[[ Data listing open ]]

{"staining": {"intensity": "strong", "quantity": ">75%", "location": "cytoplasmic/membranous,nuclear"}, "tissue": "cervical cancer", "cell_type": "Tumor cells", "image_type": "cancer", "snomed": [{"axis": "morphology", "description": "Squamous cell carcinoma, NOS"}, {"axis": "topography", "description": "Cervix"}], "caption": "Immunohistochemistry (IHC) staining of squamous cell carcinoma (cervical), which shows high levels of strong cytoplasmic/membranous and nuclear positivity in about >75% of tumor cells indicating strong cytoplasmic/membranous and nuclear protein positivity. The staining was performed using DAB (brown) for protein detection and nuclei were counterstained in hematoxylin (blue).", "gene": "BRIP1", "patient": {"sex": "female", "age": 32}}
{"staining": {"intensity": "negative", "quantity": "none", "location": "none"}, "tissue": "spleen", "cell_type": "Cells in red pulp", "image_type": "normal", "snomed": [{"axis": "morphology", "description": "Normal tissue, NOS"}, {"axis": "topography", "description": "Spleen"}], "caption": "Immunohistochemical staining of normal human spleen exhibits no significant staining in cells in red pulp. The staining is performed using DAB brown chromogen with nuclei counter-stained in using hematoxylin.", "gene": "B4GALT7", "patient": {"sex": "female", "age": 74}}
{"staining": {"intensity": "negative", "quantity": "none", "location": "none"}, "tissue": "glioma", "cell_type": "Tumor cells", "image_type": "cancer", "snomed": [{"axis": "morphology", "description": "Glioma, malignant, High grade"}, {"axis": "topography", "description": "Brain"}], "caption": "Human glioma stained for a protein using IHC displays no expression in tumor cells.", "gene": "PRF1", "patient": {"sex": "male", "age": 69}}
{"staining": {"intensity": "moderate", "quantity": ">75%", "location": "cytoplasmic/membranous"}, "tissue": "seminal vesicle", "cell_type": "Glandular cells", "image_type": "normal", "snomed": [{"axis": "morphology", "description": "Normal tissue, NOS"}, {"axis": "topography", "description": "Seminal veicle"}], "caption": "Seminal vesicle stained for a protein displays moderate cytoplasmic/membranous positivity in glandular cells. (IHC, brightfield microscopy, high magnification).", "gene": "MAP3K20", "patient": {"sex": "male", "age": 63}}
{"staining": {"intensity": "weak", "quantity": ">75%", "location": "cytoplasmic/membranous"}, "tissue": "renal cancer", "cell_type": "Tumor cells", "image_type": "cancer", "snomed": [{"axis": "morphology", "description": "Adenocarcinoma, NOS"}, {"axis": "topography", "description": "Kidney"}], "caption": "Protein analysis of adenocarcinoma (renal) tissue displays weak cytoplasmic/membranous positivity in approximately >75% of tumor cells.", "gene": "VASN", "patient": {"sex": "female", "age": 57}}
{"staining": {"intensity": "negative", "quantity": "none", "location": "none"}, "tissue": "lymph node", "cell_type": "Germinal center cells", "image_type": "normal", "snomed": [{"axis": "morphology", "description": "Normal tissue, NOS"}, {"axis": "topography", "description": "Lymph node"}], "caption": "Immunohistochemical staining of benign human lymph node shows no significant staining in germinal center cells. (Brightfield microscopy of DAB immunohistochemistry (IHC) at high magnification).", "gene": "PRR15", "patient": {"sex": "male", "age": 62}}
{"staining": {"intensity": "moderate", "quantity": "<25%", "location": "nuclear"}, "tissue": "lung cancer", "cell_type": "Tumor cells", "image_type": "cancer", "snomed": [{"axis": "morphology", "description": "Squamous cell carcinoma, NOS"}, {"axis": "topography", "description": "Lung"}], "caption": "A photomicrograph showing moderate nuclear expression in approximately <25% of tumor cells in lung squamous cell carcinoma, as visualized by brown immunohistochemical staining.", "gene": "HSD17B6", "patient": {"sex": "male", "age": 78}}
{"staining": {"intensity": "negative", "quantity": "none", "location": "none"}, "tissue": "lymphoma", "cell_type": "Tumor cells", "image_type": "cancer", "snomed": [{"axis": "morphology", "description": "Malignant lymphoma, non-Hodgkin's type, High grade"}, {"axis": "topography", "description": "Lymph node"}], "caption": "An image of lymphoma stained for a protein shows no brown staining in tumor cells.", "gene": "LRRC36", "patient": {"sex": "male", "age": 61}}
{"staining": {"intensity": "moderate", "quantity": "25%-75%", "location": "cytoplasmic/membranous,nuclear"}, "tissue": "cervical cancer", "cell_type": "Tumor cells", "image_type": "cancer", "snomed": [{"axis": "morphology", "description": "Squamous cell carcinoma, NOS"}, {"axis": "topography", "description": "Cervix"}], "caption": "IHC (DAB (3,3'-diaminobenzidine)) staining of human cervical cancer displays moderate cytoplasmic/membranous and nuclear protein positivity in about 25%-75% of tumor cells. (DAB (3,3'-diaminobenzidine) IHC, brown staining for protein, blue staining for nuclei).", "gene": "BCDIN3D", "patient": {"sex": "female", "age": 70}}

[[ Data listing closed ]]

[Directions]: The answer must consist of every line in the records above that contains the word "Lymph".

[Response to this task]:
{"staining": {"intensity": "negative", "quantity": "none", "location": "none"}, "tissue": "lymph node", "cell_type": "Germinal center cells", "image_type": "normal", "snomed": [{"axis": "morphology", "description": "Normal tissue, NOS"}, {"axis": "topography", "description": "Lymph node"}], "caption": "Immunohistochemical staining of benign human lymph node shows no significant staining in germinal center cells. (Brightfield microscopy of DAB immunohistochemistry (IHC) at high magnification).", "gene": "PRR15", "patient": {"sex": "male", "age": 62}}
{"staining": {"intensity": "negative", "quantity": "none", "location": "none"}, "tissue": "lymphoma", "cell_type": "Tumor cells", "image_type": "cancer", "snomed": [{"axis": "morphology", "description": "Malignant lymphoma, non-Hodgkin's type, High grade"}, {"axis": "topography", "description": "Lymph node"}], "caption": "An image of lymphoma stained for a protein shows no brown staining in tumor cells.", "gene": "LRRC36", "patient": {"sex": "male", "age": 61}}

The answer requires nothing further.